- Job: Reproduce the following lines verbatim, starting with the line that contains "Dezember 2024" and stopping after the line that contains "November 2023".

[Page-level text extractions]
◇ ◇ ◇
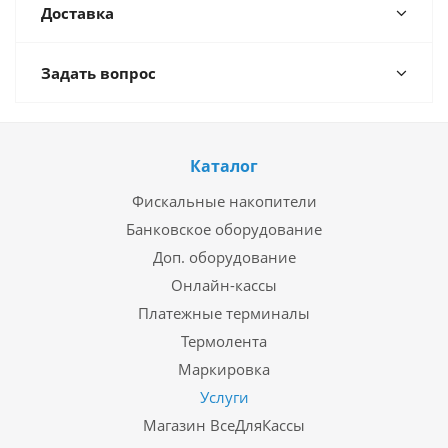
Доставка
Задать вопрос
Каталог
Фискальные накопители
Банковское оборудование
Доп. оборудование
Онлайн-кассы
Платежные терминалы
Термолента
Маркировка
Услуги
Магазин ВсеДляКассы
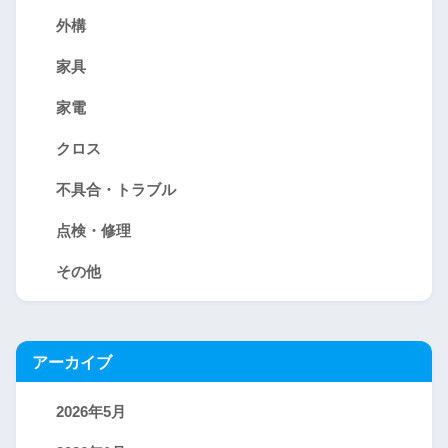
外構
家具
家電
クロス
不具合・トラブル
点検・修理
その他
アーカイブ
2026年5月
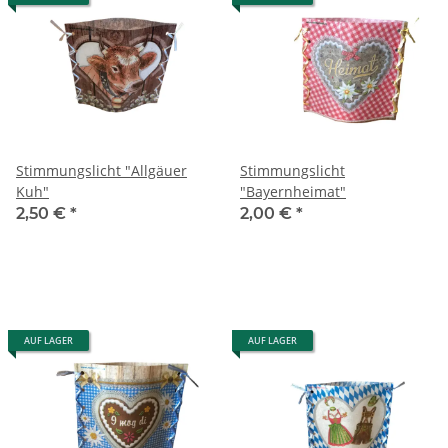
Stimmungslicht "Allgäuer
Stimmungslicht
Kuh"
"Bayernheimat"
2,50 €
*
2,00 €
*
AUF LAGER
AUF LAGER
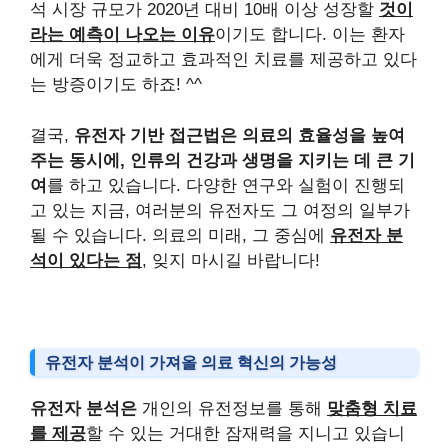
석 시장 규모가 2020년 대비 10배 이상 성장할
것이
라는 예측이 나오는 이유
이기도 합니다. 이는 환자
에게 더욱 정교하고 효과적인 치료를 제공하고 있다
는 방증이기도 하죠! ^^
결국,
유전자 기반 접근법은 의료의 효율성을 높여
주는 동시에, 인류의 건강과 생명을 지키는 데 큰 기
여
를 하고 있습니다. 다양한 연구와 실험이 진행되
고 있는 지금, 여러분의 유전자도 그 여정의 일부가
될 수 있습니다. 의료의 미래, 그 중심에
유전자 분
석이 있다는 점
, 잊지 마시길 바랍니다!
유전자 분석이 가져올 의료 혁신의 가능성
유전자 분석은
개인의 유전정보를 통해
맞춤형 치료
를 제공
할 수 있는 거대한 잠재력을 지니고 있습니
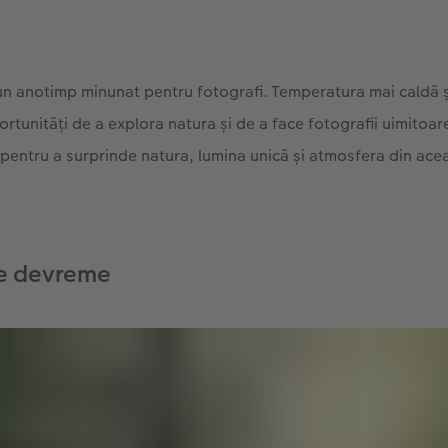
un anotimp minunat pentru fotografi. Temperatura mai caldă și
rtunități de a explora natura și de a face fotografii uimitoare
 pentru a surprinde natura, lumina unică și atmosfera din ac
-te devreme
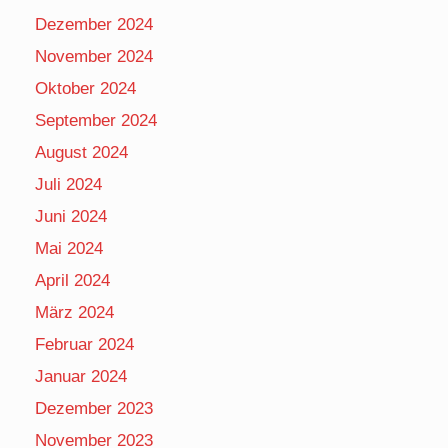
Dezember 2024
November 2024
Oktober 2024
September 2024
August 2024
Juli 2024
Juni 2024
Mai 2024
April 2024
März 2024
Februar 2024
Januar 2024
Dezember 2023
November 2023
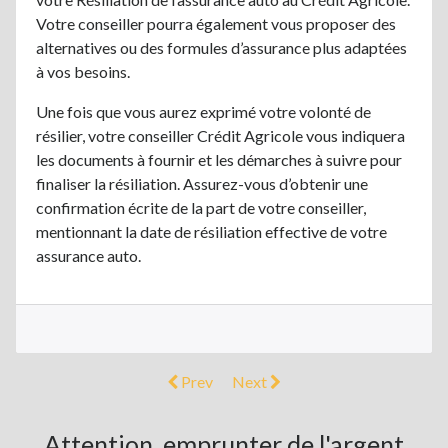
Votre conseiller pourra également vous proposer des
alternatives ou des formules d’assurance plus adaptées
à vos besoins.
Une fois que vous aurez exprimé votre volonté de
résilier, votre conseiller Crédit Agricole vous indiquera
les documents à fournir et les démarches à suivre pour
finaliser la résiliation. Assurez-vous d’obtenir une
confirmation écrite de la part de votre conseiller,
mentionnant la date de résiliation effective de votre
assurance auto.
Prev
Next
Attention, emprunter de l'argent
◇ ◇ ◇
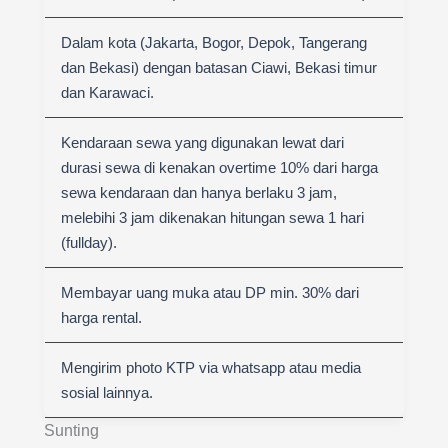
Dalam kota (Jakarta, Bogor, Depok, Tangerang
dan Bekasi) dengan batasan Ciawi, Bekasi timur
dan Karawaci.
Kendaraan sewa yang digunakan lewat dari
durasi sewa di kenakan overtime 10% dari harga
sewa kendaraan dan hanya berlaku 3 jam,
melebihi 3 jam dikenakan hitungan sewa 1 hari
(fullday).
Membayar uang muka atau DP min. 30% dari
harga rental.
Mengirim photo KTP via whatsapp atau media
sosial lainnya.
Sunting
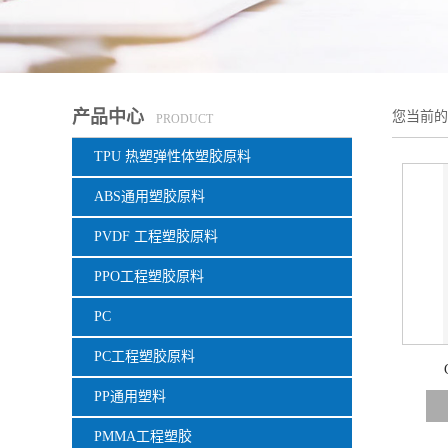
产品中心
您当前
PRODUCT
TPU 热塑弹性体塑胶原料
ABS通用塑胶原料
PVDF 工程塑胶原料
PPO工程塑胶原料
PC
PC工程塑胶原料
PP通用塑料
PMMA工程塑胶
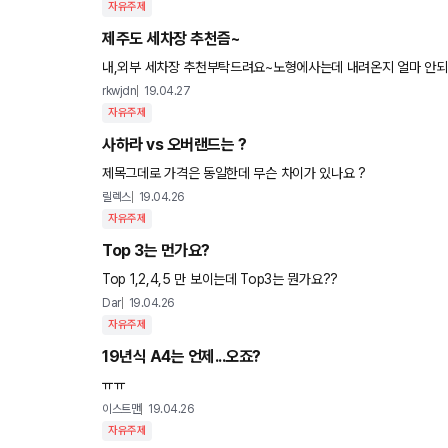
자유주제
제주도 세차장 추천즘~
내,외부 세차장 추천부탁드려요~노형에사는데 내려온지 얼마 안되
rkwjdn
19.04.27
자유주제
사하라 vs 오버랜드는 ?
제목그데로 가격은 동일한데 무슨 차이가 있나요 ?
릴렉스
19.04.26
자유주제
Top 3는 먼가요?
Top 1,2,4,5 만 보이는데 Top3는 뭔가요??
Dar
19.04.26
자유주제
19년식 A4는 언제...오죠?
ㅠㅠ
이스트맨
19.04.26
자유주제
◇ ◇ ◇
- Answer to this exercise:
Dezember 2024
November 2024
Oktober 2024
September 2024
August 2024
Juli 2024
Juni 2024
Mai 2024
April 2024
März 2024
Februar 2024
Januar 2024
Dezember 2023
November 2023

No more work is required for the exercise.